John Beardsley
Curator of The Cornelia Hahn Oberlander International Landscape Architecture Prize, The Cultural Landscape Foundation
Author, educator, and curator, John Beardsley is the inaugural curator for the Cornelia Hahn Oberlander International Landscape Architecture Prize for The Cultural Landscape Foundation. Trained as an art historian, he earned an A.B. from Harvard University and a Ph.D. from the University of Virginia. He is the author of numerous books on contemporary art and design, including Earthworks and Beyond: Contemporary Art in the Landscape (fourth edition, 2006) and Gardens of Revelation: Environments by Visionary Artists (1995), as well as many titles on recent landscape architecture. He has taught in the departments of landscape architecture at the University of Virginia, Charlottesville, 1985–96; the University of Pennsylvania, Philadelphia, 1989–92; and Harvard University, Cambridge, where he was an adjunct professor at the Graduate School of Design from 1998 to 2013, teaching courses in landscape architectural history, theory, research, and writing.

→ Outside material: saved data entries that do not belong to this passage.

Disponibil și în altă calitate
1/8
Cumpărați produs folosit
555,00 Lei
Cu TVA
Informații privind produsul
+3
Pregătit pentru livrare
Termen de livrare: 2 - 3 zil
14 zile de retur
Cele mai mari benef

Beardsley’s exhibitions include “Black Folk Art in America” (Corcoran Gallery of Art, 1982); “Hispanic Art in the United States” (1987); and "The Quilts of Gee's Bend" (2002; both for the Museum of Fine Arts, Houston). In 1997 he was curator of the visual arts project "Human Nature: Art and Landscape in Charleston and the Low Country" for the Spoleto Festival U.S.A. From 2008-19, Beardsley served as Director of Garden and Landscape Studies at the Dumbarton Oaks Research Library and Collection in Washington, D.C., where his initiatives included a series of installations of contemporary art in the institution’s historic gardens, as well as a new Andrew W. Mellon Foundation-funded program in urban landscape studies.